L’Iran produit 96 % des médicaments que consomme sa population, mais importe plus de la moitié des matières premières entrant dans leur composition, selon le Syndicat iranien des industries pharmaceutiques. Or, l’importation de ces matières premières se retrouve retardée ou empêchée par l’application stricte des sanctions américaines. Téhéran doit également acheter à l’étranger les médicaments nécessaires aux patients atteints de maladies rares, comme l’épilepsie.

« La vaste toile des sanctions américaines a conduit des banques et des sociétés à se retirer du commerce lié à l’humanitaire avec l’Iran, laissant les Iraniens ayant contracté des maladies rares ou complexes dans l’incapacité de recevoir les médicaments ou le traitement dont ils ont besoin », souligne Sarah Leah Whitson, la directrice pour le Moyen-Orient de HRW.

Les sanctions américaines prévoient pourtant des exemptions pour les domaines de l’humanitaire et du médical. Pourtant, « elles ne suffisent pas à compenser la forte réticence des entreprises et des banques américaines et européennes à risquer des sanctions et des poursuites judiciaires en exportant ou en finançant des activités ou des biens médicaux et humanitaires », relève l’ONG dans son rapport. Preuve en est, Human Rights Watch a pu consulter une correspondance de plusieurs banques dans laquelle celles-ci refusent d’autoriser des transactions humanitaires avec l’Iran.

Une situation qui ne risque pas de s’arranger.

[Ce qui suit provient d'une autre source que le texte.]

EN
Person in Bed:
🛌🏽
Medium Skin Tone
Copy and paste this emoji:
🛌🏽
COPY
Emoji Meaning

De nouvelles sanctions ont été imposées le 20 septembre, ciblant cette fois la Banque centrale iranienne, dernière institution financière du pays encore en mesure de se livrer à des opérations de change impliquant des importations humanitaires.

« Le gouvernement américain a instauré un climat de peur qui fait fuir les banques et les entreprises », dénonce Tara Sepehri Far, chercheuse sur l’Iran auprès de la division Moyen-Orient de HRW.

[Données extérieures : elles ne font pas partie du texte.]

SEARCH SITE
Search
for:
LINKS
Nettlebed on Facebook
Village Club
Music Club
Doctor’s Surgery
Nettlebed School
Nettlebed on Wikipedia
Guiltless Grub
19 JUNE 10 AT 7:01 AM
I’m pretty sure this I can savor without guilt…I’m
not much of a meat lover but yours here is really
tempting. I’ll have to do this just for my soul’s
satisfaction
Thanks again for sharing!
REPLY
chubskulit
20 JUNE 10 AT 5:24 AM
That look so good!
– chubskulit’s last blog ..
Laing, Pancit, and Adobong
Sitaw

« Leur peur est légitime, les États-Unis ont une responsabilité grave, car ils sont ceux qui ont imposé ces sanctions avec autant de rigidité et ils véhiculent des discours menaçants qui dissuadent tous ceux qui voudraient encore commercer avec l’Iran ».

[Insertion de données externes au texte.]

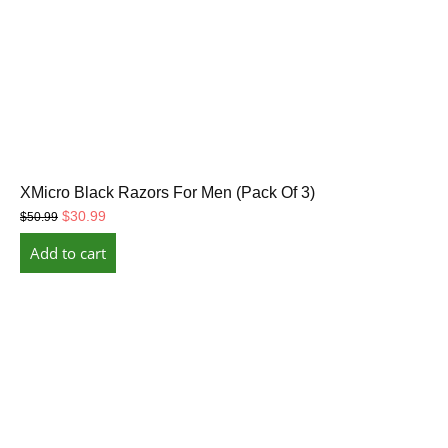
XMicro Black Razors For Men (Pack Of 3)
Original
Current
$
30.99
$
50.99
price
price
Add to cart
was:
is:
$50.99.
$30.99.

À titre d’exemple, l’ONG cite le cas d’une société européenne qui, en dépit de l’exemption humanitaire en vigueur, a refusé de vendre des pansements spéciaux dont les patients atteints d’épidermolyse bulleuse ont besoin. « Résultat, ces malades iraniens sont contraints d’utiliser des pansements locaux de substitutions, qui accrochent leur peau fragilisée par la maladie, provoquant d’insoutenables douleurs », raconte Tara Sepehri Far.

Face à ces constats, HRW appelle le gouvernement américain à respecter le droit international, en vertu duquel « un pays ou une coalition d’États appliquant des sanctions économiques devraient prendre en compte l’impact de ces mesures sur les droits humains de la population touchée, en particulier son accès aux biens vitaux, notamment les médicaments et les aliments ». L’ONG demande à Washington de faciliter l’accès des Iraniens aux médicaments et au matériel médical en « œuvrant à la mise en place de circuits financiers viables assortis d’obligations raisonnables pour les entreprises, banques et groupes qui s’occupent de fournir des biens humanitaires à la population iranienne plutôt que de leur imposer des obstacles encore plus lourds ».

L’État iranien n’est pas en reste. « Il a l’obligation de prévenir les affaires de corruption, y compris dans l’importation de médicaments », commente Tara Sepehri Far. « Cette crise sert aussi l’intérêt de personnes hauts placées qui profitent des pénuries pour s’enrichir ».

Les autorités iraniennes ont procédé début septembre à l’arrestation de la fille d’un ancien ministre de l’Industrie. Shabnam Nematzadeh est accusée de s’être emparée d’une partie du marché de l’importation de médicaments, empêchant la circulation des stocks, afin de faire grimper les prix. Un butin qui lui a rapporté plus d’1,5 million de dollars, a annoncé le ministère de la Justice iranien, qui a voulu faire de son cas un exemple.